- _Task to carry out_:
Each entry below is to be extracted exactly.

** Opening Dataset records block **

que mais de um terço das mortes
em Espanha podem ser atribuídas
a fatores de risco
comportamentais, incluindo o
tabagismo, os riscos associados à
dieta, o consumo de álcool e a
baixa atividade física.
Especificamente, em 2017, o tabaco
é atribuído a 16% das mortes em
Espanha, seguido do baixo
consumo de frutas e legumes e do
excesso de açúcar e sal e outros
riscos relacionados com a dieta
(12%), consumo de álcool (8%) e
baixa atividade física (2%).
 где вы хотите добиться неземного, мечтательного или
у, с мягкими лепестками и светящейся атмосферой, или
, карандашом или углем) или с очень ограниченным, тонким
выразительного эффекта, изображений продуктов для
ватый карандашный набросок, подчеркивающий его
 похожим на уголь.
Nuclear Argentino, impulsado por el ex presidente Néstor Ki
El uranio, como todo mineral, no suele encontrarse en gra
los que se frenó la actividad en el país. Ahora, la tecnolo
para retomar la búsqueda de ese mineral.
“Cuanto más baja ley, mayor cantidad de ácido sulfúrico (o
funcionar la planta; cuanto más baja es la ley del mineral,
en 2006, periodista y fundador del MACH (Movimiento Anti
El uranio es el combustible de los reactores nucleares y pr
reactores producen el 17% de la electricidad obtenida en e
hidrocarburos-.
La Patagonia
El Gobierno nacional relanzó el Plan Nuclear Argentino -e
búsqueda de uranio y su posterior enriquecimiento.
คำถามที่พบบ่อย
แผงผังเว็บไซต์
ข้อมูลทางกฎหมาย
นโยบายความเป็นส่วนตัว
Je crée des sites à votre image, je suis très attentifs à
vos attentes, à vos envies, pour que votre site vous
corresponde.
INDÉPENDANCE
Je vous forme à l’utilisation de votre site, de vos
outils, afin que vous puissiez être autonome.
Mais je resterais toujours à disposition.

** Closing Dataset records block **

- _Exercise output_:
que mais de um terço das mortes
em Espanha podem ser atribuídas
a fatores de risco
comportamentais, incluindo o
tabagismo, os riscos associados à
dieta, o consumo de álcool e a
baixa atividade física.
Especificamente, em 2017, o tabaco
é atribuído a 16% das mortes em
Espanha, seguido do baixo
consumo de frutas e legumes e do
excesso de açúcar e sal e outros
riscos relacionados com a dieta
(12%), consumo de álcool (8%) e
baixa atividade física (2%).
 где вы хотите добиться неземного, мечтательного или
у, с мягкими лепестками и светящейся атмосферой, или
, карандашом или углем) или с очень ограниченным, тонким
выразительного эффекта, изображений продуктов для
ватый карандашный набросок, подчеркивающий его
 похожим на уголь.
Nuclear Argentino, impulsado por el ex presidente Néstor Ki
El uranio, como todo mineral, no suele encontrarse en gra
los que se frenó la actividad en el país. Ahora, la tecnolo
para retomar la búsqueda de ese mineral.
“Cuanto más baja ley, mayor cantidad de ácido sulfúrico (o
funcionar la planta; cuanto más baja es la ley del mineral,
en 2006, periodista y fundador del MACH (Movimiento Anti
El uranio es el combustible de los reactores nucleares y pr
reactores producen el 17% de la electricidad obtenida en e
hidrocarburos-.
La Patagonia
El Gobierno nacional relanzó el Plan Nuclear Argentino -e
búsqueda de uranio y su posterior enriquecimiento.
คำถามที่พบบ่อย
แผงผังเว็บไซต์
ข้อมูลทางกฎหมาย
นโยบายความเป็นส่วนตัว
Je crée des sites à votre image, je suis très attentifs à
vos attentes, à vos envies, pour que votre site vous
corresponde.
INDÉPENDANCE
Je vous forme à l’utilisation de votre site, de vos
outils, afin que vous puissiez être autonome.
Mais je resterais toujours à disposition.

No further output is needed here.